Ela tinha um defeito no coração, comprovado por exames médicos, e deveria fazer
uma cirurgia, que foi adiada por estar com febre alta. Posteriormente, novos
exames constataram que não existia mais o problema. Uma comissão médica da
Congregação para as Causas dos Santos declarou, em outubro de 2011, que a cura
não tinha explicação científica.
Os restos mortais de Nhá Chica estão guardados numa urna de
acrílico, dentro de outra de granito, no Santuário de Nossa Senhora da
Conceição em Baependi. O túmulo onde estava foi aberto para exumação em 18 de
junho de 1998 - 103 anos após sua morte. Já estava em andamento o processo de
beatificação, iniciado em 1989. A Congregação para a Causa dos Santos deu
parecer favorável sobre as virtudes da futura beata em junho de 2010 e em junho
de 2012 reconheceu a autenticidade de um milagre atribuído à sua intercessão.
Vida de devoção
Nhá Chica viveu em Baependi com a mãe, Izabel Maria, e o
irmão, Teotônio. Era uma "moreninha clara, olhos verde-gaios, jovial,
dengosa, um encanto de criança, alegre e comunicativa", conforme relato de
monsenhor Lefort, citado pela pesquisadora Rita Elisa Seda na biografia Mãe dos
Pobres - Nhá Chica, lançada em março pela editora Comdeus - Servos da
Imaculada.
A avó de Nhá Chica, uma africana trazida de Angola num navio
negreiro em 1725, ficou conhecida como Rosa de Benguela. Tratada torpemente aos
14 anos pelo seu "amo e senhor", como registrou em manuscrito, foi
vendida e levada do Rio para Minas, onde morou no Inficionado, a 12 km de
Mariana. Cativa na Fazenda Cata Preta, viveu 15 anos na prostituição. Aos 30,
doente, resolveu mudar de vida. Vendeu os poucos bens que tinha, distribuiu o
dinheiro aos pobres e começou a participar de ofícios e liturgias nas igrejas
da região. Sua filha Izabel Maria, a mãe de Nhá Chica, foi alforriada. Mulher
piedosa, pediu a Francisca que não se casasse para dedicar a vida à caridade.

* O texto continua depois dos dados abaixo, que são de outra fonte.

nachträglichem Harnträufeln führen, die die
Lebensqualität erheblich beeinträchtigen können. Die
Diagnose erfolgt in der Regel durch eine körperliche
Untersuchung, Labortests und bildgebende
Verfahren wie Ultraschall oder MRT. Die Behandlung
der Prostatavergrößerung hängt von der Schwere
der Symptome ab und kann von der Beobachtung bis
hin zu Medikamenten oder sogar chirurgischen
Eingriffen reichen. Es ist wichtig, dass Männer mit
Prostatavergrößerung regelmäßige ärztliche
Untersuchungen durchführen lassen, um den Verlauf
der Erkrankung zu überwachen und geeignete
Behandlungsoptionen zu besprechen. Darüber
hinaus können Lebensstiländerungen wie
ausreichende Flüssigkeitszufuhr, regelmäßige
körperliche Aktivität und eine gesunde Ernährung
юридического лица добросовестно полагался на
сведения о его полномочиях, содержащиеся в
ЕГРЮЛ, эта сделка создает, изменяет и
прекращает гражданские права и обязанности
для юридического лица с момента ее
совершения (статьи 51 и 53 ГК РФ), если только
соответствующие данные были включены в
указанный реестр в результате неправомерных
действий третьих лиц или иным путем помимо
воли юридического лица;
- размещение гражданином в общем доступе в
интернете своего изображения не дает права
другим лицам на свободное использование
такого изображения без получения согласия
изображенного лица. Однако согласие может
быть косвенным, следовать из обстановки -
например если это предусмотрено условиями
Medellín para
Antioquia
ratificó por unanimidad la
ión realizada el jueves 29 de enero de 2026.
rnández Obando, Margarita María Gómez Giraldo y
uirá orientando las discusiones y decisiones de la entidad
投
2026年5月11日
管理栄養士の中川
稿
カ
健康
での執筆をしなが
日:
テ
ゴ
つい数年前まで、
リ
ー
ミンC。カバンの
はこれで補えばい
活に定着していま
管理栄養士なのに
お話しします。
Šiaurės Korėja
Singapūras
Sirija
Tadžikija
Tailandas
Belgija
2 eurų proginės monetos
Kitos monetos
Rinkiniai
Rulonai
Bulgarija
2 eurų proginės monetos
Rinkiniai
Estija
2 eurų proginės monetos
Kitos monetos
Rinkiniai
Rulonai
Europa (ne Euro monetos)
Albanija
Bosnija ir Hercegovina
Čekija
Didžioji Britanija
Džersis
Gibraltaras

Foi em Baependi, cidade de 18.307mil habitantes pelo Censo
de 2010, que Francisca cresceu e viveu numa casa de quatro cômodos até 1895,
quando morreu. Tinha 85 anos - ou 90, ou 82, segundo dados contraditórios dos
registros de nascimento e óbito. Ficou quatro dias insepulta, mas o corpo não
se decompôs. "Seu corpo não exalava mau cheiro, mas um suave perfume de
rosas", escreveu d. Diamantino Prata de Carvalho, bispo da Diocese de
Campanha, no livro de Rita Elisa.
Seis anos mais velho, Teotônio estudou e ocupou cargos
públicos de prestígio. Insistia para a irmã morar com ele, mas Nhá Chica sempre
recusou. Obediente à recomendação da mãe, vivia celibatária cultivando
verduras, frutas e flores e rezando muito. Com esmolas e ajuda do povo, mandou
construir uma capela que ficou conhecida como igreja de Nhá Chica.
A menina nunca foi à escola. Viveu e morreu analfabeta.
Lamentava não poder ler a Bíblia, da qual decorava trechos e recitava de cor
nas orações. Rezava diante de uma pequena imagem da Imaculada Conceição,
retirando-se para junto dela no quarto, enquanto pessoas que recorriam às suas
preces aguardavam na sala.
A piedosa literatura que conta sua história registra casos
de premonição, curas, localização de parentes e animais, encaminhamento de
noivados e casamentos. "Sou apenas uma pobre analfabeta, mas rezo com fé,
peço a Deus e Ele me atende pelos méritos de sua Mãe santíssima", dizia.